Y más abajo del abajo de Bernhard:
El libro del desasosiego, de Pessoa. Jamás pude pasar de la página 220, hasta ahí llega mi piel. Pessoa me mata, a veces siento que habla por mí, mientras que interiormente le grito que se calle.
Tengo ganas de lágrimas, dice.
Yo no soy pesimista, soy triste; dice.
La vida me disgusta como un remedio horrible, dice.
Cierro la edición del Desasosiego con fuerza, Pessoa revuelve mis tripas y hoy no estoy para entripados.
Me quedo con el cinismo de Houellebecq, hombre que va dejando constancia de su infelicidad con una contundencia inverosímil.
Al azar elijo una página de su ensayo El mundo como un supermercado y lo que leo me reconforta: "la única superioridad que reconozco es la bondad". Por lo demás, sigue diciendo, la vida es simple: la felicidad y la infelicidad de la gente se mueven alrededor de dos dimensiones, la atracción erótica y el dinero. Ajá.
Sigo.
Tolstoi y su famosísimo comienzo: "Todas las familias felices se parecen. Las infelices lo son cada una a su manera". Quizás, el mejor principio de la literatura de todos los tiempos. El viejo Tolstoi y su dolorosa e incesante búsqueda para intentar comprenderse a sí mismo, a pesar de saber lo que sabía.
Cierro cada uno de los libros y solo pienso en Borges, que balbuceaba algo así como que la felicidad se explica por sí misma, nada hay que agregar, no necesita ser trasmutada en belleza.

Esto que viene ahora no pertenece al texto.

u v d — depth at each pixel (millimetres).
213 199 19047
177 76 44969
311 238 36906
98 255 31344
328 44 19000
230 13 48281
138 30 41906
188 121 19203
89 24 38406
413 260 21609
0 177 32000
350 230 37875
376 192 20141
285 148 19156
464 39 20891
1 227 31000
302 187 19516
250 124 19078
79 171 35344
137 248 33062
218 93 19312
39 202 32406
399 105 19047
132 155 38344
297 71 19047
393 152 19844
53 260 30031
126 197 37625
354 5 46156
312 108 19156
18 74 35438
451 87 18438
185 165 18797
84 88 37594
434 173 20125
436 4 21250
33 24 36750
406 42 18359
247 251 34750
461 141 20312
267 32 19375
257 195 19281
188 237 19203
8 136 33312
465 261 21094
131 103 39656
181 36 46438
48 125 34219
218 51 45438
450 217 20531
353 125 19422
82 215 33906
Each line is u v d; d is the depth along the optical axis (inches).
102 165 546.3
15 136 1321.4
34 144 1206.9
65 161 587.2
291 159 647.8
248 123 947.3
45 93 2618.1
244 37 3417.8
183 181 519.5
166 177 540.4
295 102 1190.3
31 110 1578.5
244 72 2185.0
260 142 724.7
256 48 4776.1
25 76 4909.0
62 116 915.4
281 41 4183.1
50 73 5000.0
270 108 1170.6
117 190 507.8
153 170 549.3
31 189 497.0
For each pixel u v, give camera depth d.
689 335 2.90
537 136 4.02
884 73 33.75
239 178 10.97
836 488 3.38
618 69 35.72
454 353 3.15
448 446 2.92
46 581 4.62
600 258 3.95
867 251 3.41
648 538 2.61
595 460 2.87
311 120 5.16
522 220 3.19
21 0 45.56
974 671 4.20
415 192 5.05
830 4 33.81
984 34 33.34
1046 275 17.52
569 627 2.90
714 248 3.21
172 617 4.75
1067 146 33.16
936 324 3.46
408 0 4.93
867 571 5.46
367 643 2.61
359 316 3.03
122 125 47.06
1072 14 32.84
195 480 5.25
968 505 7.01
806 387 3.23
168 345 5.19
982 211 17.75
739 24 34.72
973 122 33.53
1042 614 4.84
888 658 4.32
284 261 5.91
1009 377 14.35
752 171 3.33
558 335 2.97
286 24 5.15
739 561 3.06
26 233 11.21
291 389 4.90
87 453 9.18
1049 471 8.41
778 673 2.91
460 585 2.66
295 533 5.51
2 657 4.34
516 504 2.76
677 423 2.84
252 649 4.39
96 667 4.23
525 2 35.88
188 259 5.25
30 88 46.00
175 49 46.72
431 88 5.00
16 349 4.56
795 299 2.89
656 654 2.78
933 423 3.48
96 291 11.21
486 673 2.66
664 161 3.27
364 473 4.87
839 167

Por eso casi no hay poetas de la felicidad. A la poesía le conviene la desdicha, la desventura (leo esto y automáticamente me siento feliz).
De ahí, me digo, el destino de infelicidad del poeta. No hay poesía sin descenso, sin hurguetear en los meandros interiores, sin padecer los desgarramientos existenciales y los sufrimientos de todos los hombres y de todos los tiempos, dando cuenta, palabra a palabra, de ese agujero interior del que nadie se salva, porque es parte de la vida misma.
Necesito otra bocanada de aire borgeano. Leo: "Un escritor inglés decía que había iniciado muchas veces el estudio de la filosofía pero que siempre lo había interrumpido la felicidad".
Y ahí me quedo, porque me gusta la idea de ser interrumpida por la felicidad. Porque en la interrupción habrá un otro que no soy yo.
Después de estas rudimentarias reflexiones, creo que tienen razón los científicos felices. La cuestión, entonces, será buscar esas experiencias para acrecentar, día a día, nuestra capacidad de amar, camino que nos llevará mejor que otros a la ansiada felicidad o, por lo menos, a momentos de gran felicidad.